Trauma and Stressor Related Disorders and Disasters
Examining the Functional Impact of Cannabis Use Among Treatment-Seeking Individuals with PTSD
Elizabeth Lehinger, Ph.D.
Postdoctoral Scholar
University of Washington School of Medicine
Seattle, Washington
Katherine Walukevich-Dienst, Ph.D.
Postdoctoral Fellow
University of Washington
Seattle, Washington
Michele Bedard-Gilligan, Ph.D.
Associate Professor
University of Washington, Psychiatry and Behavioral Sciences
Seattle, Washington
Gabrielle M. Gauthier, B.A.
Graduate Student
University of Washington, Seattle
Seattle, Washington
Lori A. Zoellner, Ph.D.
Professor
University of Washington, Seattle
Seattle, Washington
Background: Many individuals with posttraumatic stress disorder (PTSD) report using cannabis to improve PTSD symptoms (e.g., sleep disturbances, anxiety). Although there is mixed emerging evidence of the therapeutic potential of cannabis for PTSD, cannabis use disorder is prevalent among individuals with PTSD and is associated with negative outcomes such as depression. Therefore, it is crucial to understand the functional impacts of cannabis use among individuals with PTSD.
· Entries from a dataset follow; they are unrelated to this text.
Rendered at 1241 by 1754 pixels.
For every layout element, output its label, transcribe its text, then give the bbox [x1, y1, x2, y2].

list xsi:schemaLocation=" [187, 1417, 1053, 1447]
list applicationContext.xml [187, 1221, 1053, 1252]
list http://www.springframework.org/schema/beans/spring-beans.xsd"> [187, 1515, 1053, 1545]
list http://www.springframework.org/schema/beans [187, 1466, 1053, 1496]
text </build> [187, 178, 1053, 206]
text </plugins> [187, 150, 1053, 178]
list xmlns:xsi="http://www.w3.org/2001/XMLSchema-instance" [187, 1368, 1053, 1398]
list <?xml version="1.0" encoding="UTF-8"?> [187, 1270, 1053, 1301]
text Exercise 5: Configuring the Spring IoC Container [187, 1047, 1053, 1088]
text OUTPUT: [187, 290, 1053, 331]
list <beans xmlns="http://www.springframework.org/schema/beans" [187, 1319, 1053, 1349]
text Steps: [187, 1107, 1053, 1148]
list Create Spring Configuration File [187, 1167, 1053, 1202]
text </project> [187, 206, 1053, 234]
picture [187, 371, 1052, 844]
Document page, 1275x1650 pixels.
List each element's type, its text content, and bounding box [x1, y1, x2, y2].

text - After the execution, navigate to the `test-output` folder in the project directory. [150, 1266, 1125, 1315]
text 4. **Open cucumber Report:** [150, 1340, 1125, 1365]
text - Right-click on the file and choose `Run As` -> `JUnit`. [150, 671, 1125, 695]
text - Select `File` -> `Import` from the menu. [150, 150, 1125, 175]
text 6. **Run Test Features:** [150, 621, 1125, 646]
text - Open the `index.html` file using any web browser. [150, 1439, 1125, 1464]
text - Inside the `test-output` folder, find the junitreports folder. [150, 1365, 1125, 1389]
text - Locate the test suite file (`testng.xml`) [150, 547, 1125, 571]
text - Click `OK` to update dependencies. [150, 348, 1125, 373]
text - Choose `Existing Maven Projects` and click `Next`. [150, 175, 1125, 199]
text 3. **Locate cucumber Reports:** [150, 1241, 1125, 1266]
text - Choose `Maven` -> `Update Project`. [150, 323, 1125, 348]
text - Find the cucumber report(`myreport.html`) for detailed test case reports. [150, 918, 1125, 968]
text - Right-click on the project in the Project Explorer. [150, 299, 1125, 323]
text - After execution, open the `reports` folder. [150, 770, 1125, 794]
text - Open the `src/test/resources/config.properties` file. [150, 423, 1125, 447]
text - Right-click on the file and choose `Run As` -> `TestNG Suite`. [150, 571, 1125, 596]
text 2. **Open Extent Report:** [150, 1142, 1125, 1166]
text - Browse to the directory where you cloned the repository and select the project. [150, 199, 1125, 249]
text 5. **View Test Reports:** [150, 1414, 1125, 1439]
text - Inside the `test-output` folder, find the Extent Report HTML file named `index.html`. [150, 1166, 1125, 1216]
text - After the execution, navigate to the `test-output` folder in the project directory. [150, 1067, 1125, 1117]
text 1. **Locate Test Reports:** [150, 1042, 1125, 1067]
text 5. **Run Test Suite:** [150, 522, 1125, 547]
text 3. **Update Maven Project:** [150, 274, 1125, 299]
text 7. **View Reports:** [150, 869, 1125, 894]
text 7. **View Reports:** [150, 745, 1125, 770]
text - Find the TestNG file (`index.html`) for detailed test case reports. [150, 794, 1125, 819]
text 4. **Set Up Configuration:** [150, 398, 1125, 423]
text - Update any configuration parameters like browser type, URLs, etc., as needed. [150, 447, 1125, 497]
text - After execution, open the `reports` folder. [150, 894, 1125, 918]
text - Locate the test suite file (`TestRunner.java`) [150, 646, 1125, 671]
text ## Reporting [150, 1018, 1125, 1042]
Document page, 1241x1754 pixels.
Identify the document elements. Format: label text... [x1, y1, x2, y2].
Method: The present study examined general functioning (e.g., social, emotional, physical) among individuals (N = 43) with PTSD and either heavy cannabis use (5+ days cannabis use per week for 3+ months; n = 26) or no use (n = 17) as part of a larger study examining how cannabis affects recovery from PTSD (NCT02874898). Participants were mostly Non-Hispanic (93%), White (72%), females (78%) ages 19 to 55 (M = 31 years, SD = 9.07) who completed a baseline assessment of trauma history, cannabis use patterns, and PTSD symptoms with a trained assessor. Cannabis status was confirmed with a urine drug screen. Self-report measures administered at baseline assessed past-month and past week cannabis use characteristics and functioning in several health domains (i.e., physical health, role limitations due to physical health, role limitations due to emotional problems, energy/fatigue, emotional well-being, social functioning, pain, and general health), with higher domain scores indicating better functioning on the 36-Item Short Form Survey Instrument.
Results: At baseline, 92% of the participants with heavy cannabis use reported using cannabis to treat a medical/psychological condition, including PTSD (46%), anxiety (46%), sleep/insomnia (46%), pain/pain condition (35%), depression (19%), appetite (19%), and stress (12%). Fifty percent reported cannabis made their conditions/symptoms “much better.” Group means were higher but not statistically significant among the PTSD + cannabis use group compared to the PTSD no cannabis use group for several outcomes: physical functioning (d = 0.02), pain (d = 0.11), energy/fatigue (d = 0.52), role limitations due to physical health (d = 0.07), and general health (d = 0.40). Interestingly, group means for the PTSD no cannabis use group were higher but not statistically significant for role limitations due to emotional health (d = 0.30), emotional well-being (d = 0.09) and social functioning domains (d = 0.22).
Conclusions: The present findings indicate that individuals with PTSD who use cannabis report that cannabis has a substantial positive impact on a variety of physical and mental/emotional symptoms. This is consistent with other studies examining reasons for using cannabis. Results indicate there may not be substantial differences in functioning between treatment-seeking individuals who do and do not use cannabis for PTSD symptom management. Clinicians treating individuals with PTSD and cannabis use should consider potential perceived physical functioning benefits when assessing positive and negative consequences of cannabis use. Future studies should determine whether emotional/social functioning is improved or worsened if cannabis use is reduced.